A combined U.S. civilian and military aid effort in the tsunami-ravaged region of Asia moved into high gear Monday. Helicopters from the U.S. Navy aircraft carrier Abraham Lincoln delivered, and in some cases air dropped, supplies in remote parts of Indonesia's Aceh province.

It took U.S. Navy vessels several days to reach the affected area. But a five-ship task force led by the carrier Abraham Lincoln is now in position off the battered western coastline of Sumatra, which sustained perhaps the worst damage of all from the December 26 earthquake and tsunami.

At a news briefing U.S. Marine Brigadier General John Allen, Asia-Pacific director of the Pentagon's International Security Affairs Bureau, said helicopters from the task force are delivering supplies to remote parts of Aceh province that had not been reached by aid workers thus far.

He described scenes of desperation in the impromptu landing and drop zones, and said a challenge for Navy crewmen has been to avoid injuring civilians who had gone without help for an entire week.

"In some of these areas, there have been days with no contact and no relief," said General Allen. "So there will sometimes appear to be desperation as these helicopters are heard, as they're approaching the L-Z's, the landing zones, and as they're trying to get into the landing zones. And we recognize that, and we will operate that equipment, we will operate those aircraft in every way possible so that there can be no injury to those people."

General Allen said a second Navy task force led by the amphibious assault ship the Bonhomme Richard had entered the Indian Ocean Monday to join in operations off Sumatra. Later in the week that Navy group, carrying 24 helicopters is to move to the eastern coast of Sri Lanka.

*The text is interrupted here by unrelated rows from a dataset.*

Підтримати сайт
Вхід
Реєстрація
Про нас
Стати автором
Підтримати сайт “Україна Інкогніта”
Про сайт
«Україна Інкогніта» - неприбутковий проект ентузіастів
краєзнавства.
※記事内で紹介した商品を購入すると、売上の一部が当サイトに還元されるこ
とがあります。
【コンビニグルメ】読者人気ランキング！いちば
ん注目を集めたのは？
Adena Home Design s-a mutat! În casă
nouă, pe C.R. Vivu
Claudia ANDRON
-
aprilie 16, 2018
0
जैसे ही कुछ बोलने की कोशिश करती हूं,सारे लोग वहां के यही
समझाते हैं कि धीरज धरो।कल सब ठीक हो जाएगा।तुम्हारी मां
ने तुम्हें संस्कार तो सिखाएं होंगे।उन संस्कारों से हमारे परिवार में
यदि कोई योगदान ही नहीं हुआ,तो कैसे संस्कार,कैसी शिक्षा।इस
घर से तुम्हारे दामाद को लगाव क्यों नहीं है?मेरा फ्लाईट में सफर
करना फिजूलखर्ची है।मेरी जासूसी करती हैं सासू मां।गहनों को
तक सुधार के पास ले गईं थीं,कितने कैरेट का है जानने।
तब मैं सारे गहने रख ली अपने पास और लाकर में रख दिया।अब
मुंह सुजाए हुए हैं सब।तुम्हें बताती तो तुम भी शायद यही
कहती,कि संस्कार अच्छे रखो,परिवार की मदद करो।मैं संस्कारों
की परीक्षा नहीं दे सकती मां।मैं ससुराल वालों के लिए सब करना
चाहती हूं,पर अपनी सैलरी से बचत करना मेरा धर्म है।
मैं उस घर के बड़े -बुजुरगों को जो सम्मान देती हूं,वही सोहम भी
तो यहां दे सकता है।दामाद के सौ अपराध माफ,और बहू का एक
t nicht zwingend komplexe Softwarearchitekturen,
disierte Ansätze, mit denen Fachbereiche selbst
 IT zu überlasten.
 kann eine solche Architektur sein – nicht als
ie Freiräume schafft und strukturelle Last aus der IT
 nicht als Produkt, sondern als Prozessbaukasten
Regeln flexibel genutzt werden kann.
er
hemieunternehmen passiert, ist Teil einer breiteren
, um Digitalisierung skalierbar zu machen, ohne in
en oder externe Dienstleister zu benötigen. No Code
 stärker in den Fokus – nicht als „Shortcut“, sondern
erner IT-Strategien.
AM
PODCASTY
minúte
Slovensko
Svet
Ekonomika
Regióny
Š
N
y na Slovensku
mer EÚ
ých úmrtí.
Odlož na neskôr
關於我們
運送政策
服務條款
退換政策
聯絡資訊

General Allen said the biggest cargo planes flown by the U.S. Air Force, C-5 and C-17 aircraft, are delivering supplies to an operations hub at Utapao air based in Thailand.

He said American aircraft had flown in about a half-million kilograms of supplies in one of the largest U.S. military missions in the region since the Vietnam war.

On the civilian side, U.S. Agency for International Development Assistant Administrator James Kunder said 135 officials of the aid agency are now in affected areas, assessing how best to allocate the $350 million in earthquake and tsunami aid pledged by the Bush administration.

Mr. Kunder said a major thrust of the U.S. effort will be to underwrite local clean-up projects. He said the approach, being started with a $10 million program in Sri Lanka, will help revive ruined local economies and help jobless and dislocated people deal with the trauma of the disaster.

"The psycho-social impact of this crisis is grave. People are still disoriented, still stunned by the magnitude of the crisis. And based on our experience in previous crises of this magnitude, it is important to get people back to work," said Mr. Kunder. "And we hope these cash-for work programs will begin to get people back to work and engaged in the clean-up process so they can begin the psycho-social process of restoring their lives."

Mr. Kunder said U.S. relief operations were now underway in all Asian countries affected by the crisis with the exception of Burma, where the government has made no disaster declaration and has not given American or other international assessment teams access to coastal areas.

Geologists say computer modeling of the earthquake and tsunamis suggests that Burma's southern coast should have been hit as hard as southern Thailand, where nearly 5,000 people are believed to have been killed.

But Burma's reclusive military government has reported only 53 people killed along that country's 2,500 kilometers of Indian Ocean coastline.